3. Resolving Controversies in Their Locale

This District has stated that "[t]he Northern District of Illinois has an interest in protecting its citizens from infringement and preventing infringers from operating within its boundaries." Technical Concepts L.P. v. Zurn Indus, Inc., No. 02-C-5150, 2002 WL 31433408 at *7 (N.D. Ill. Oct. 31, 2002). However, that same case also held that the locale of infringement actions is often the primary place of the defendant's operations. Id. This does not support transfer to Delaware, however, as Delaware is not the location of Hilite's activities. Thus, concerns about resolving this controversy in its locale do not support transfer to the District of Delaware.

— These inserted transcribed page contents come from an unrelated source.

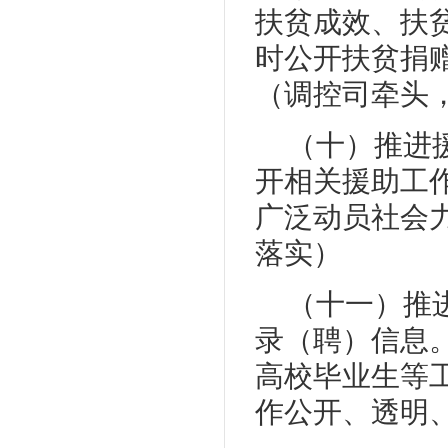
扶贫成效、扶
时公开扶贫捐
（调控司牵头
（十）推进
开相关援助工
广泛动员社会
落实）
（十一）推
录（聘）信息。
高校毕业生等
作公开、透明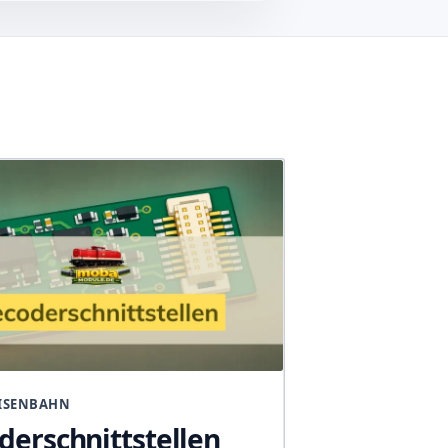
ISENBAHN
derschnittstellen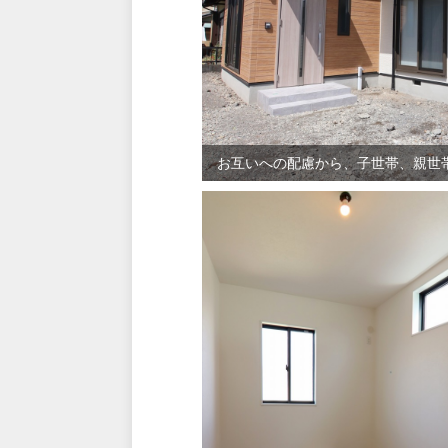
お互いへの配慮から、子世帯、親世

In considering this motion to transfer venue from the Northern District of Illinois to the District of Delaware, I must consider the convenience of the parties and witnesses, and also the interests of justice. As explained above, the District of Delaware is not clearly more convenient for either the parties or witnesses. Additionally, the interests of justice weigh against transfer. For these reasons, Defendant's motion to transfer venue pursuant to 28 U.S.C. §1404(a) is denied.